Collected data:
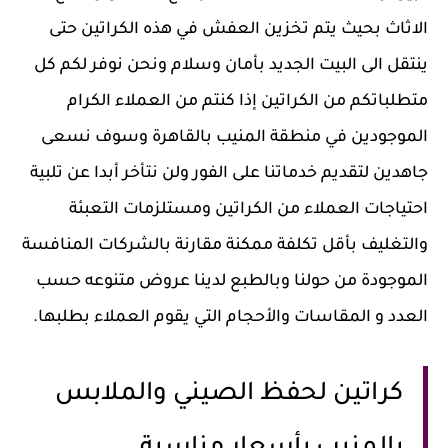
الاثاث بحيث يتم تخزين العفش في هذه الكراتين حتى
ينتقل الى البيت الجديد بأمان وسلام ونحن نوفر لكم كل
متطلباتكم من الكراتين إذا كنتم من العملاء الكرام
الموجودين في منطقة المنيب بالقاهرة وسوف نسعى
جاهدين لتقديم خدماتنا على الفور ولن نتأخر أبدا عن تلبية
احتياجات العملاء من الكراتين ومستلزمات التعبئة
والتغليف بأقل تكلفة ممكنة مقارنة بالشركات المنافسة
الموجودة من حولنا وبالطبع لدينا عروض متنوعه حسب
العدد و المقاسات والأحجام التي يقوم العملاء بطلبها.
كراتين لحفظ الصيني والملابس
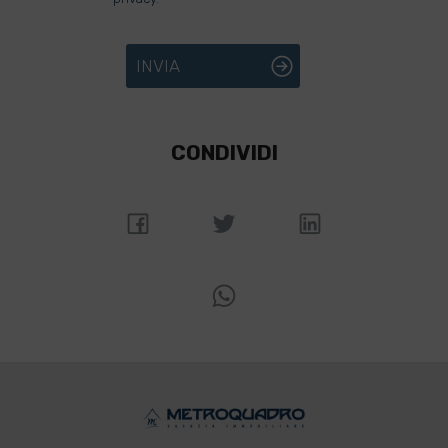
INVIA
CONDIVIDI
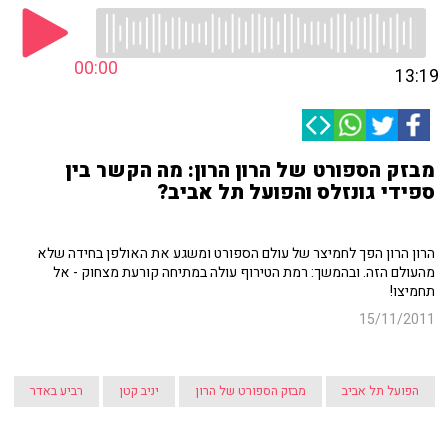
00:00
13:19
מבזק הספורט של הרון הרון: מה הקשר בין
ספידי גונזלס והפועל תל אביב?
הרון הרון הפך לחמיצר של עולם הספורט ומשגע את האולפן בחידה שלא
מהעולם הזה. ובהמשך: רמת הטירוף עולה במתיחה קורעת מצחוק - אל
תחמיצו!
15/11/2011
הפועל תל אביב
מבזק הספורט של הרון
יניב קטן
רביע באדר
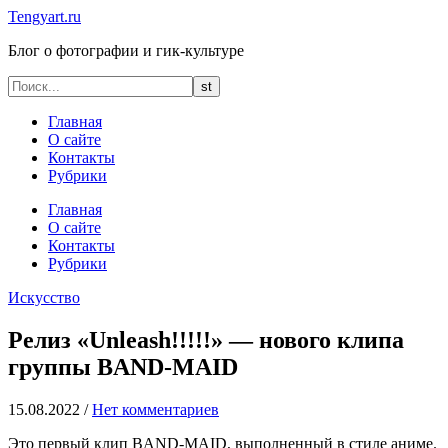
Tengyart.ru
Блог о фотографии и гик-культуре
Главная
О сайте
Контакты
Рубрики
Главная
О сайте
Контакты
Рубрики
Искусство
Релиз «Unleash!!!!!» — нового клипа
группы BAND-MAID
15.08.2022
/
Нет комментариев
Это первый клип BAND-MAID, выполненный в стиле аниме.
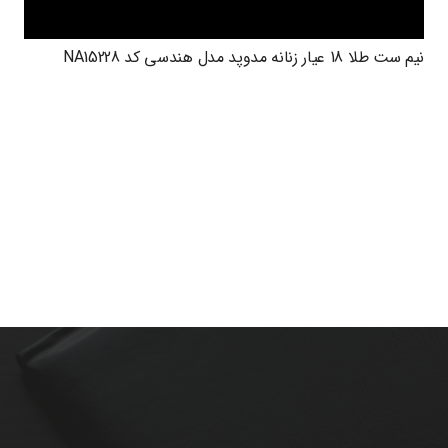
نیم ست طلا 18 عیار زنانه مدوپد مدل هندسی کد NA15228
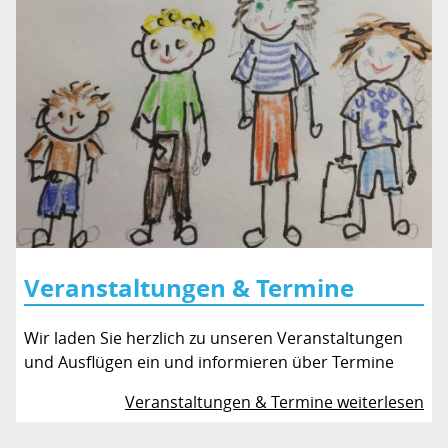
Veranstaltungen & Termine
Wir laden Sie herzlich zu unseren Veranstaltungen
und Ausflügen ein und informieren über Termine
Veranstaltungen & Termine weiterlesen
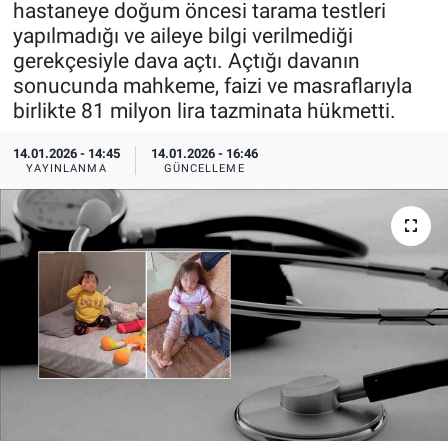
hastaneye doğum öncesi tarama testleri
yapılmadığı ve aileye bilgi verilmediği
Özel Haberler
Dünya
Haber Arşivi
gerekçesiyle dava açtı. Açtığı davanın
sonucunda mahkeme, faizi ve masraflarıyla
Yazarlar
Medya
birlikte 81 milyon lira tazminata hükmetti.
Özel Haberler
14.01.2026 - 14:45
14.01.2026 - 16:46
YAYINLANMA
GÜNCELLEME
Kadın
Erişim Bilgileri
Sağlık
Teknoloji
Ramazan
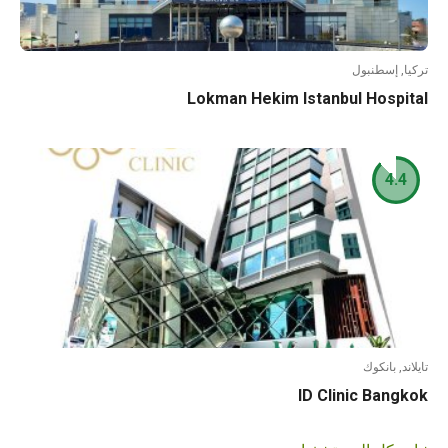
تركيا, إسطنبول
Lokman Hekim Istanbul Hospital
4.4
تايلاند, بانكوك
ID Clinic Bangkok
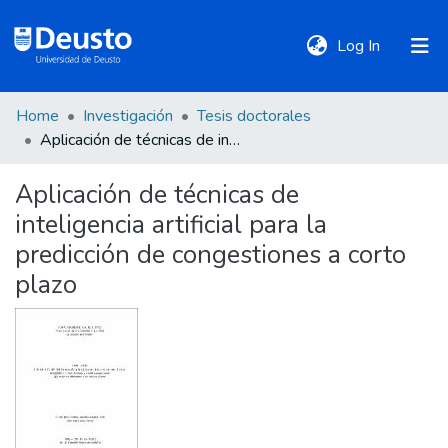
(current)
Log In
Home
Investigación
Tesis doctorales
DeustoTeka
Aplicación de técnicas de inteligencia artificial para la predicción de congestiones a corto plazo
Aplicación de técnicas de
Communities
inteligencia artificial para la
&
Collections
predicción de congestiones a corto
plazo
All of DSpace
Statistics
Policies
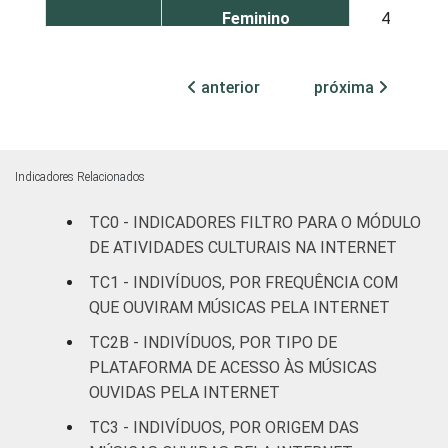
Feminino
4
COR OU
Branca
6
anterior
próxima
RAÇA
Preta
11
Parda
5
Indicadores Relacionados
Amarela
5
TC0 - INDICADORES FILTRO PARA O MÓDULO
DE ATIVIDADES CULTURAIS NA INTERNET
Indígena
12
TC1 - INDIVÍDUOS, POR FREQUÊNCIA COM
QUE OUVIRAM MÚSICAS PELA INTERNET
Não respondeu
1
TC2B - INDIVÍDUOS, POR TIPO DE
GRAU DE
Analfabeto/Educação
PLATAFORMA DE ACESSO ÀS MÚSICAS
1
INSTRUÇÃO
Infantil
OUVIDAS PELA INTERNET
TC3 - INDIVÍDUOS, POR ORIGEM DAS
Fundamental
3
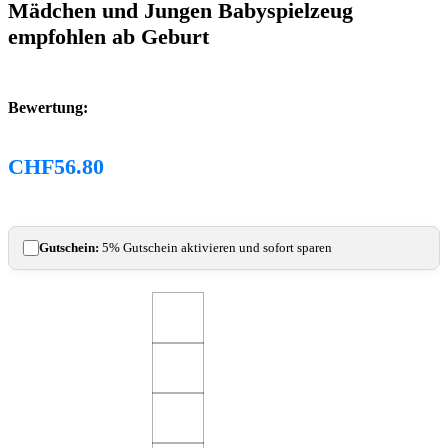
Mädchen und Jungen Babyspielzeug
empfohlen ab Geburt
Bewertung:
CHF
56.80
Gutschein:
5% Gutschein aktivieren und sofort sparen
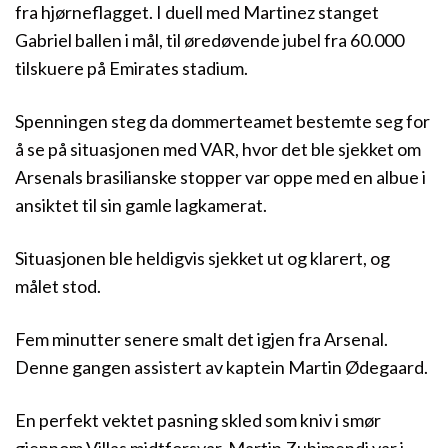
fra hjørneflagget. I duell med Martinez stanget
Gabriel ballen i mål, til øredøvende jubel fra 60.000
tilskuere på Emirates stadium.
Spenningen steg da dommerteamet bestemte seg for
å se på situasjonen med VAR, hvor det ble sjekket om
Arsenals brasilianske stopper var oppe med en albue i
ansiktet til sin gamle lagkamerat.
Situasjonen ble heldigvis sjekket ut og klarert, og
målet stod.
Fem minutter senere smalt det igjen fra Arsenal.
Denne gangen assistert av kaptein Martin Ødegaard.
En perfekt vektet pasning skled som kniv i smør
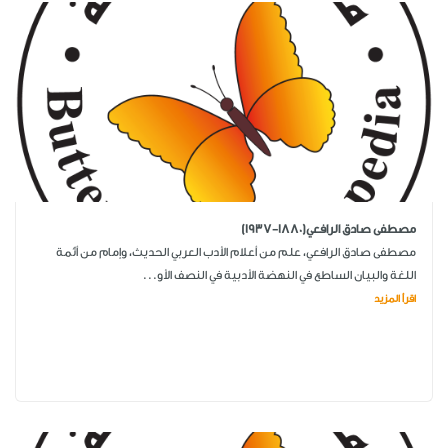
مصطفى صادق الرافعي(1880-1937)
مصطفى صادق الرافعي، علم من أعلام الأدب العربي الحديث، وإمام من أئمة
اللغة والبيان الساطع في النهضة الأدبية في النصف الأو...
اقرأ المزيد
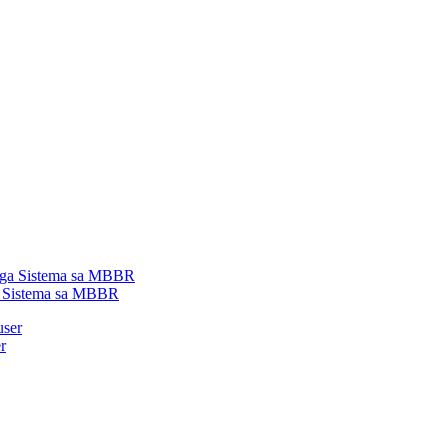
a Sistema sa MBBR
r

• **Exercise description**: In the text of all the records above, rename every "Özel Haberler" to "Son Dakika" and change nothing else. Give the full text back without the pictures.

• **Answer space**:
الاثاث بحيث يتم تخزين العفش في هذه الكراتين حتى
ينتقل الى البيت الجديد بأمان وسلام ونحن نوفر لكم كل
متطلباتكم من الكراتين إذا كنتم من العملاء الكرام
الموجودين في منطقة المنيب بالقاهرة وسوف نسعى
جاهدين لتقديم خدماتنا على الفور ولن نتأخر أبدا عن تلبية
احتياجات العملاء من الكراتين ومستلزمات التعبئة
والتغليف بأقل تكلفة ممكنة مقارنة بالشركات المنافسة
الموجودة من حولنا وبالطبع لدينا عروض متنوعه حسب
العدد و المقاسات والأحجام التي يقوم العملاء بطلبها.
كراتين لحفظ الصيني والملابس
INVIA
CONDIVIDI
00:00
13:19
מבזק הספורט של הרון הרון: מה הקשר בין
ספידי גונזלס והפועל תל אביב?
הרון הרון הפך לחמיצר של עולם הספורט ומשגע את האולפן בחידה שלא
מהעולם הזה. ובהמשך: רמת הטירוף עולה במתיחה קורעת מצחוק - אל
תחמיצו!
15/11/2011
הפועל תל אביב
מבזק הספורט של הרון
יניב קטן
רביע באדר
Tengyart.ru
Блог о фотографии и гик-культуре
Главная
О сайте
Контакты
Рубрики
Главная
О сайте
Контакты
Рубрики
Искусство
Релиз «Unleash!!!!!» — нового клипа
группы BAND-MAID
15.08.2022
/
Нет комментариев
Это первый клип BAND-MAID, выполненный в стиле аниме.
نیم ست طلا 18 عیار زنانه مدوپد مدل هندسی کد NA15228
Veranstaltungen & Termine
Wir laden Sie herzlich zu unseren Veranstaltungen
und Ausflügen ein und informieren über Termine
Veranstaltungen & Termine weiterlesen
hastaneye doğum öncesi tarama testleri
yapılmadığı ve aileye bilgi verilmediği
Son Dakika
Dünya
Haber Arşivi
gerekçesiyle dava açtı. Açtığı davanın
sonucunda mahkeme, faizi ve masraflarıyla
Yazarlar
Medya
birlikte 81 milyon lira tazminata hükmetti.
Son Dakika
14.01.2026 - 14:45
14.01.2026 - 16:46
YAYINLANMA
GÜNCELLEME
Kadın
Erişim Bilgileri
Sağlık
Teknoloji
Ramazan
تركيا, إسطنبول
Lokman Hekim Istanbul Hospital
4.4
تايلاند, بانكوك
ID Clinic Bangkok
(current)
Log In
Home
Investigación
Tesis doctorales
DeustoTeka
Aplicación de técnicas de inteligencia artificial para la predicción de congestiones a corto plazo
Aplicación de técnicas de
Communities
inteligencia artificial para la
&
Collections
predicción de congestiones a corto
plazo
All of DSpace
Statistics
Policies
Feminino
4
COR OU
Branca
6
anterior
próxima
RAÇA
Preta
11
Parda
5
Indicadores Relacionados
Amarela
5
TC0 - INDICADORES FILTRO PARA O MÓDULO
DE ATIVIDADES CULTURAIS NA INTERNET
Indígena
12
TC1 - INDIVÍDUOS, POR FREQUÊNCIA COM
QUE OUVIRAM MÚSICAS PELA INTERNET
Não respondeu
1
TC2B - INDIVÍDUOS, POR TIPO DE
GRAU DE
Analfabeto/Educação
PLATAFORMA DE ACESSO ÀS MÚSICAS
1
INSTRUÇÃO
Infantil
OUVIDAS PELA INTERNET
TC3 - INDIVÍDUOS, POR ORIGEM DAS
Fundamental
3
Mädchen und Jungen Babyspielzeug
empfohlen ab Geburt
Bewertung:
CHF
56.80
Gutschein:
5% Gutschein aktivieren und sofort sparen
fra hjørneflagget. I duell med Martinez stanget
Gabriel ballen i mål, til øredøvende jubel fra 60.000
tilskuere på Emirates stadium.
Spenningen steg da dommerteamet bestemte seg for
å se på situasjonen med VAR, hvor det ble sjekket om
Arsenals brasilianske stopper var oppe med en albue i
ansiktet til sin gamle lagkamerat.
Situasjonen ble heldigvis sjekket ut og klarert, og
målet stod.
Fem minutter senere smalt det igjen fra Arsenal.
Denne gangen assistert av kaptein Martin Ødegaard.
En perfekt vektet pasning skled som kniv i smør
مصطفى صادق الرافعي(1880-1937)
مصطفى صادق الرافعي، علم من أعلام الأدب العربي الحديث، وإمام من أئمة
اللغة والبيان الساطع في النهضة الأدبية في النصف الأو...
اقرأ المزيد
a Sistema sa MBBR
r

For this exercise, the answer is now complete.